As I have pointed out elsewhere, philosophy is not a magic wand, it can’t cure us of all unpleasant emotions, it just provides us with good tools to deal with such emotions. But that’s far from a negligible thing!

All of the above said, let me point out a couple of things that stand out to me from your narrative. First off, don’t pay attention to your friend, the one who minimizes the import of what you did. The fact that — luckily — the condition does not have major consequences (though, as you say, it is costly and painful to take care of, which counts to me like significant consequences) is irrelevant. The point is that you have violated the trust of a person you care about because you were incapable of denying assent to certain impressions, as the Stoics would say, and because you were not sufficiently courageous to be upfront with her.

I’m not writing this to make you feel bad, nor to condemn you. I’m trying to be helpful, and it isn’t my place to pass judgment on others:

“Someone bathes in haste; don’t say he bathes badly, but in haste. Someone drinks a lot of wine; don’t say he drinks badly, but a lot. Until you know their reasons, how do you know that their actions are vicious?” (Enchiridion 45)

I am, rather, describing what happened from a neutral, yet Stoically-informed, perspective.

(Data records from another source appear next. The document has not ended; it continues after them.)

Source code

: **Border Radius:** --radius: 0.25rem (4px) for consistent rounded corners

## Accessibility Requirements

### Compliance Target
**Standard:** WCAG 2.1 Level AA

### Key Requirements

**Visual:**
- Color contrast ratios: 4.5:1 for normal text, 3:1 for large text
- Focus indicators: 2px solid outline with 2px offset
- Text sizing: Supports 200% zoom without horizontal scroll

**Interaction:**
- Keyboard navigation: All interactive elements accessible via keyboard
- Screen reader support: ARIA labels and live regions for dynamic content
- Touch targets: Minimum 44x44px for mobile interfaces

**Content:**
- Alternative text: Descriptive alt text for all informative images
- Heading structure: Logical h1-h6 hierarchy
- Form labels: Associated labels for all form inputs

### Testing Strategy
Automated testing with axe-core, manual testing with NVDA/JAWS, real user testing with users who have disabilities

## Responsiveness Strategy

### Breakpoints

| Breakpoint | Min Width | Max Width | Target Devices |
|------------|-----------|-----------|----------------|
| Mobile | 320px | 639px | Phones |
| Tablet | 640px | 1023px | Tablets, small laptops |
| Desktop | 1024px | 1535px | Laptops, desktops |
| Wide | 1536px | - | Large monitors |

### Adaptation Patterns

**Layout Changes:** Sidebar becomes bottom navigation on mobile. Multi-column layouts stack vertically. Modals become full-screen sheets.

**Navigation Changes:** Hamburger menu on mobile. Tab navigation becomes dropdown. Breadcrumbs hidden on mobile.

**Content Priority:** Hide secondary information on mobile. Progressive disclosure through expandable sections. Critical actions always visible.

While there is no point in indulging in regret and self-pity, there is a point in learning from one’s past mistakes, which in turn requires to clearly see certain actions as mistakes, resisting the temptation to minimize them, regardless of the advice of a well intentioned friend.

Second, you seem ambivalent about the future of your relationship with this woman. You fear that any chance at romance is lost, yet you say that she seems to have forgiven you. Then again, you appear to blame your condition for not being able to continue the relationship. My advice here is to practice both the (highly interrelated) virtues of courage and justice: talk openly to this woman. Ask her if she is still willing to pursue a romantic relationship with you, taking of course proper precautions about your condition (including, if need be, an abstention from physical contact for whatever time is necessary). I don’t see the point of torturing yourself with doubt, really. Her answer is outside of your control, and of course you will have to accept it, whatever it is. But asking, honestly and straightforwardly, is most definitely within your power. So what on earth are you waiting for?

Finally, I am sympathetic to your resolve to use the experience, and your endurance of the condition for an open ended period of time, as a way to practice your Stoic philosophy. Just so long as you don’t fall into the temptation of transforming this into a Christian-like exercise in self flagellation. Stoic humility and willingness to learn are a good thing, but there is no such thing as Stoic expiation of sins.


Categories: Stoic advice

1 reply

  1. What if she willingly agrees to have physical contact? I suspect the ethical thing to do would be to assume the role of a protector and refuse it since accepting would come from a selfish impulse to tap on the opportunity without considering the harm she may unknowingly incur. I believe the right thing to do remains the same even if she does this after fully considering the consequences.